If the ECDH key is reused, then it's possible to pre-compute values for the private key (d), in exactly the same manner as we do for the generator of the group (G). Once we have that, operations on d will be as fast as operations on G.
My PoC code (which is a complete hack) does the following:
1) moved most of the code in ec_wNAF_precompute_mult to ec_wNAF_precompute_mult_internal which pre-computes an arbitrary point, not specifically the generator
2) moved most of the code from ec_wNAF_mul to ec_wNAF_mul_internal which multiplies the scalar parameter by an explicit base_point, instead of the implicit generator of the group. as is done today. In addition it gets an optional pre-copmuted parameter, which matches the base_point
3) The ec_wNAF_precompute_mult code now just calls ec_wNAF_precompute_mult_internal with the group's generator, and saves the returned pre-compute object on the group (as before)

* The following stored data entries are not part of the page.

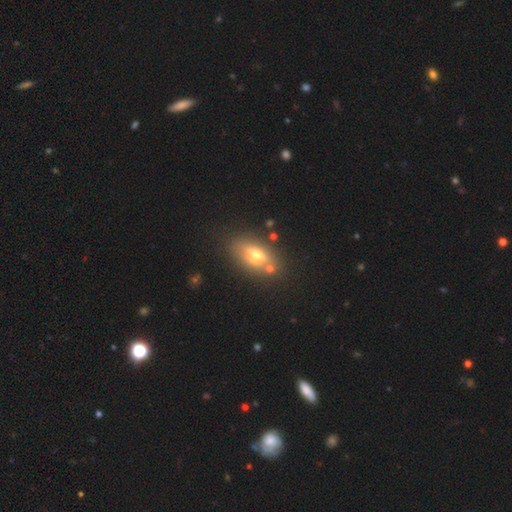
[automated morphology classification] Smooth or featured? smooth (52%)
How rounded? in between (77%)
Merging? none (74%)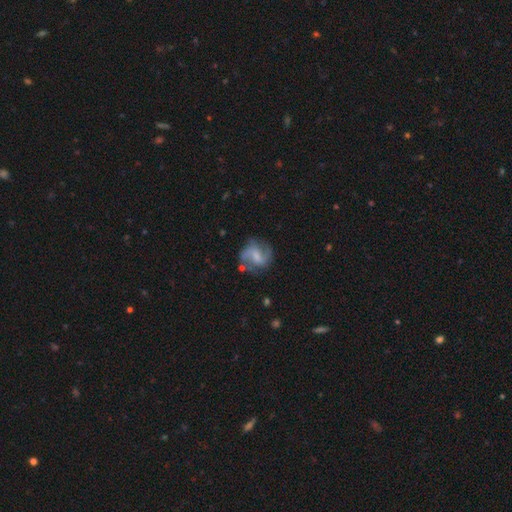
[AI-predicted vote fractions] A featured or disk galaxy (75%) with a weak bar (53%), 2 (82%) medium (46%) spiral arms (92%) and a small central bulge (38%). Merging: none (68%).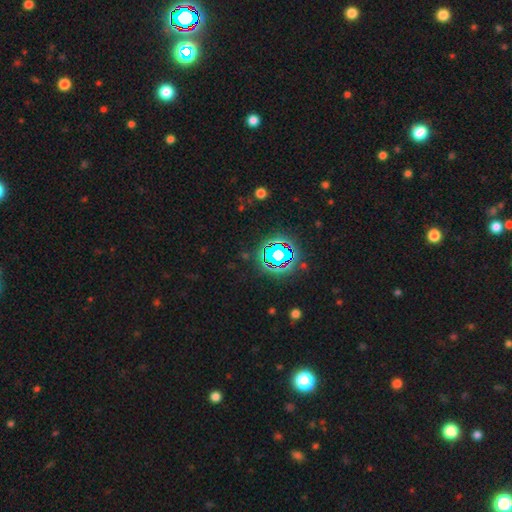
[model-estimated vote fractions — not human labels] star or artifact 78%, smooth 12%, featured or disk 9%.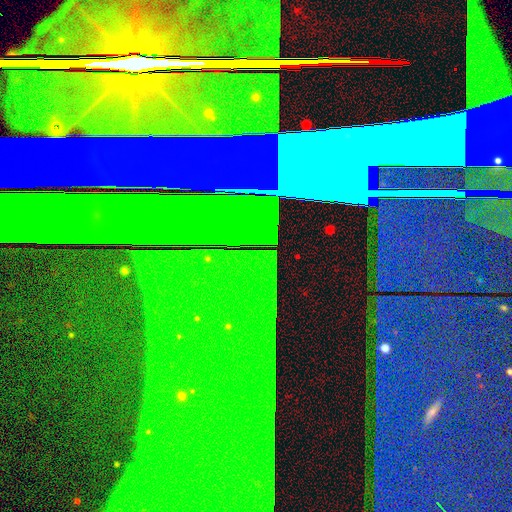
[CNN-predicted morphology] This is clearly a star or artifact rather than a galaxy (85%).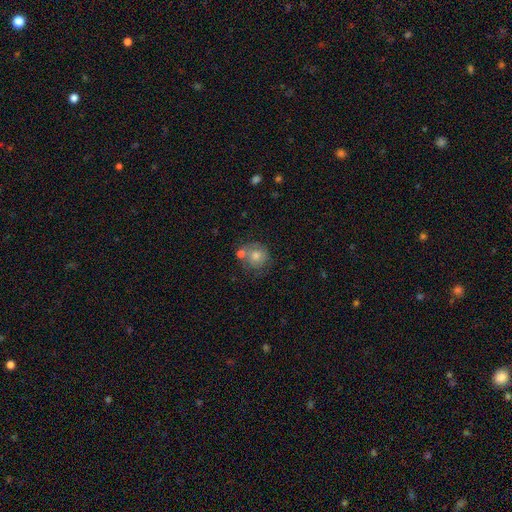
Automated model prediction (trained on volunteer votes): Smooth or featured? Predicted: smooth (p=0.62). How rounded? Predicted: round (p=0.86). Merging? Predicted: none (p=0.56).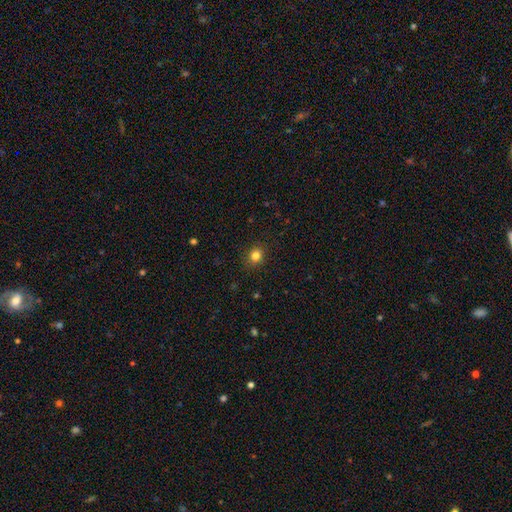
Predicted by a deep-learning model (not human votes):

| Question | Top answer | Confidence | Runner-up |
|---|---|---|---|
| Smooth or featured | smooth | 82% | star or artifact (12%) |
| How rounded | round | 70% | in between (29%) |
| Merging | none | 88% | minor disturbance (8%) |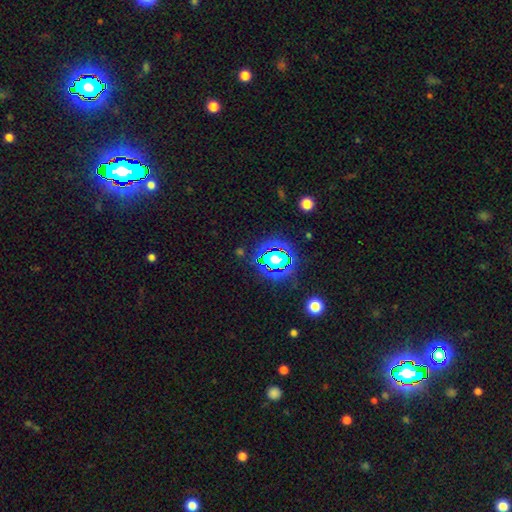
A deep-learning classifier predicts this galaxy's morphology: This is clearly a star or artifact rather than a galaxy (80%).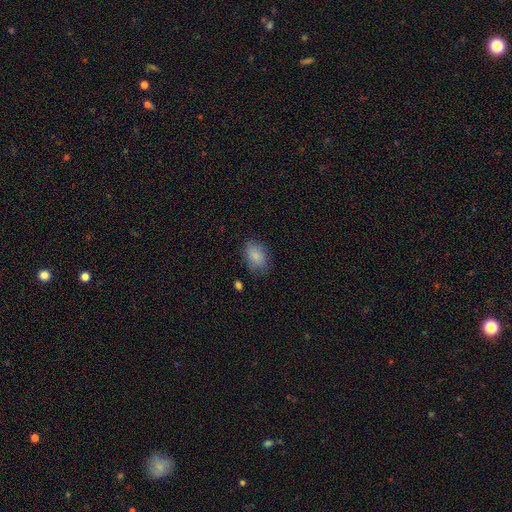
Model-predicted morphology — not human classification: smooth-or-featured: smooth: 86% | star or artifact: 8% | featured or disk: 6%
  how-rounded: in between: 85% | round: 14% | cigar-shaped: 1%
  merging: none: 78% | minor disturbance: 16% | major disturbance: 4% | merger: 2%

4) The ec_wNAF_mul function now calls the ec_wNAF_precompute_mult_internal with:
a) the generator as the base_point and the pre-comp data of the generator if the scalar parameter is not NULL (as is the case in ECDSA_sign / EC_KEY_generate_key)
b) in the specific case of NULL scalar and a single point (as is the case in ECDH_compute_key), passes the single point (which is actually the private key d) as the base point, with a pre-comp of d (which as a hack I saved on a global variable).
This showed that indeed now the ECDH_compute_key is as fast as the other operations mentioned above. I've also made sure that the ECDH shared secret computed with the optimization and without the optimization is the same.
I'm not posting the code because it's a complete hack, and based on an ancient version of openssl.
But the idea in general is good (as far as I can tell) for all EC multiplication code (wNAF, nistp256, etc) and for newer versions of openssl.
If someone is interested, I can provide similar code for a specific mul code, over a recent openssl version.
If we would want to make this concept part of the openssl code, then the general lines for the solution are as I've described above, but we'll need to find a proper place to save the pre-comp data for the private key, probably in somewhere in EC_key->method_data struct, like is done for generator EC_GROUP->method data, and expose a new API to pre-compute a general EC_KEY.
I would appreciate any comments on the ideas above from the community.